This is me. I have many insecurities, doubts, scars from past loves, but a burning desire to love more, to smile more, to help. I have a burning desire to do the Lords will and not my will. With all my heartache and pain I came to the Lord and he received me with open arms.I felt him saying “child I have been waiting for you”.
Life continues there is new pain, a different kind of pain but, now that I know the Lord I feel less pain, I feel as if he eases my pain. I have hope in God that he will give me strength to overcome all the obstacles.
Today I am unsure of what God wants me to do with a certain situation. I have been in a similar situation before (where I had had enough with my dad and moved out but, then it turned out that I had to come back home because the place where I was renting was (unknown to my knowledge) in foreclosure. Anyway, now I want to move out again and once again I am in limbo.
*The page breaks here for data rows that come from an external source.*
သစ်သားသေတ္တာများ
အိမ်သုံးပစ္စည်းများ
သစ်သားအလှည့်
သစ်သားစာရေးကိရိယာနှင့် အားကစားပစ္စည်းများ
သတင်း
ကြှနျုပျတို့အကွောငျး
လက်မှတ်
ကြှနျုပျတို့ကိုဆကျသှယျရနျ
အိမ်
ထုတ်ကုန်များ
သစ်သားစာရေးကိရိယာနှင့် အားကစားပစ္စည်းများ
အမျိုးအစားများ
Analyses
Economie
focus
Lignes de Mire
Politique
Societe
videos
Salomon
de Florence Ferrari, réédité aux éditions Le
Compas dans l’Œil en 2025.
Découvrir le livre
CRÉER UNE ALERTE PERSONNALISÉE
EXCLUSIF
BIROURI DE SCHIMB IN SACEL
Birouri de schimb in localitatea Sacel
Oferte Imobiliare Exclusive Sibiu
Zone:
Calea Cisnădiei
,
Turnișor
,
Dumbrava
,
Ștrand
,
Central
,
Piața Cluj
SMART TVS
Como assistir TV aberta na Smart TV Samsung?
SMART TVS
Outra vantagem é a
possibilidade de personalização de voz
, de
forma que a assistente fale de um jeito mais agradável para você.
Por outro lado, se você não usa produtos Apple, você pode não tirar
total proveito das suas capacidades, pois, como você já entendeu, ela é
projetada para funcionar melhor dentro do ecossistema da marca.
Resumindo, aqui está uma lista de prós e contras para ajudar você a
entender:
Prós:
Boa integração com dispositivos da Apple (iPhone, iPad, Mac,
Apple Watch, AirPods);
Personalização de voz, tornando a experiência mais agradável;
If, I leave I will leave my parents alone (of course I will visit and help as much as I can) but, I cannot help a person who does not want to help himself and as much as I feel bad for his addiction and what he has gone through all his life I cannot live with him anymore. I am frustrated and I want to leave. As of right now I cannot support them and myself. In the future I will help them more but as of now, If I give him money he will only waste it on one thing. God help me…
This week I will be looking for a place. I will not tolerate him any longer.
I will pray and search deeper if there are any other solutions but I have tried many things and so far he has ran from everything.